So I have a database of products. These often may contain things people are looking for, such as: $100 (price) 3.5" (3.5" hard drive) 6' (6 foot cable) And it goes on with many other potential cases. My current implementation is a fulltext which is very problematic since all 3 examples contain stopwords breaking up your search. If I did a LIKE-type search, it would be more inefficient and difficult to sort the results. For the most parts, I am dealing with these types of searches rather than english language text searches. Any ideas how to better approach this problem with searching the data?

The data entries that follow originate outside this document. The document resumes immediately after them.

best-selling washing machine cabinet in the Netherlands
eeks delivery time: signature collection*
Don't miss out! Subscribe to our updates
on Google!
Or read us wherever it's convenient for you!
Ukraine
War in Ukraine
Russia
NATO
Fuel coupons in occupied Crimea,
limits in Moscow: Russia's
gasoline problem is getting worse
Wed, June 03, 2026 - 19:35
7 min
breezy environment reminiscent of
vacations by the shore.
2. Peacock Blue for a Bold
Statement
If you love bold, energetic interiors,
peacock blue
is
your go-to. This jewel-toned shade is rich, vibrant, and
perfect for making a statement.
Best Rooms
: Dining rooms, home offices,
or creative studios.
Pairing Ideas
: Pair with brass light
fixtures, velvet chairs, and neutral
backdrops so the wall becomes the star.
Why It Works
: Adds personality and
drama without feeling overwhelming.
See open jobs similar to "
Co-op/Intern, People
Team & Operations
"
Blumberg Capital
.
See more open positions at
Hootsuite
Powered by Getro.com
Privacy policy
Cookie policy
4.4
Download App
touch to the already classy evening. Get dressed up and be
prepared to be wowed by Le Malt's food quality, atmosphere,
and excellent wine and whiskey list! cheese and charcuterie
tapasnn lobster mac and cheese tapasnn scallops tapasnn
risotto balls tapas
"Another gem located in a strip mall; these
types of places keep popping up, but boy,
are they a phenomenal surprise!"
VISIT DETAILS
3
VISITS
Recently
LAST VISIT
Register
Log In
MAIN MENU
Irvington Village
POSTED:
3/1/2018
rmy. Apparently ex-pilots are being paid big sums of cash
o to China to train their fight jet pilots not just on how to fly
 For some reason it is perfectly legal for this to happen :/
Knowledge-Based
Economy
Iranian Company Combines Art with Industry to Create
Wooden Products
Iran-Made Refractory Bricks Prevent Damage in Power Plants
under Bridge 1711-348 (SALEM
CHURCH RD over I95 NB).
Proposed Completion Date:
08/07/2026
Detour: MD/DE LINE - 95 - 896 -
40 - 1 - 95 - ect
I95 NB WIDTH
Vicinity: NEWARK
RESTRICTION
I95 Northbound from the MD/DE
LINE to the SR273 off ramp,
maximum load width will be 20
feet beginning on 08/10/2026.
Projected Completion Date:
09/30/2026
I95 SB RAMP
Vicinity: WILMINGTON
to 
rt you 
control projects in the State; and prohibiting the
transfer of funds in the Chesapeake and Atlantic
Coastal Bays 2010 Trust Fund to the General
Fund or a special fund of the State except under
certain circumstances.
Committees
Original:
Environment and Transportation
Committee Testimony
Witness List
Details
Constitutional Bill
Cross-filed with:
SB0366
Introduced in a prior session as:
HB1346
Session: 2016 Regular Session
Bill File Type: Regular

Its difficult especially when you start getting a lot of rows... this solution isnt suitable for everyone but... I created my own utility to split the strings into seperate words on the spaces (I also remove any non-AZ# characters during the process) - and then insert these into their own table of keywords. this then syncronises every hour with my products table where the data has been updated or added.. My table structure is something like this CREATE TABLE searchkeywords (productid int, keyword varchar(50)) Code (markup): When i loop aorund all my rows to populate the table I join the fields together that I want to be searchable. When someone searches in my app - I do the same split (on the spaces), removing the non A-Z chars, then match each word to my new table of keywords. This solution is pretty fast with correct indexes until you get upwards of 250 million rows. Unfortunately this is not a native mysql function but its the only way I have found to provision accurate searching on stop words or symbols.. Taking your example of 3.5" hard drive this becomes insert into searchkeywords (productid ,keyword) values (1,'35') insert into searchkeywords (productid ,keyword) values (1,'hard') insert into searchkeywords (productid ,keyword) values (1,'drive') Code (markup): then to find it: when someone searchs 3.5" hard drive you turn this search string into '35','hard','drive' select p.productid from products p inner join searchkeywords k1 on k1.productid = p.productid AND k1.keyword = '35' inner join searchkeywords k2 on k2.productid = p.productid AND k2.keyword = 'hard' inner join searchkeywords k3 on k3.productid = p.productid AND k3.keyword = 'drive' group by p.productid Code (markup): The downsides are its slow when you get lots of rows, and does not automatically syncronise with your data...
The Google search engine define some search rules to make search any content easier to the user if you add some symbol on your search basically Google ignore these symbols if it is necessary to find these symbols in your search result for this you can use "content ".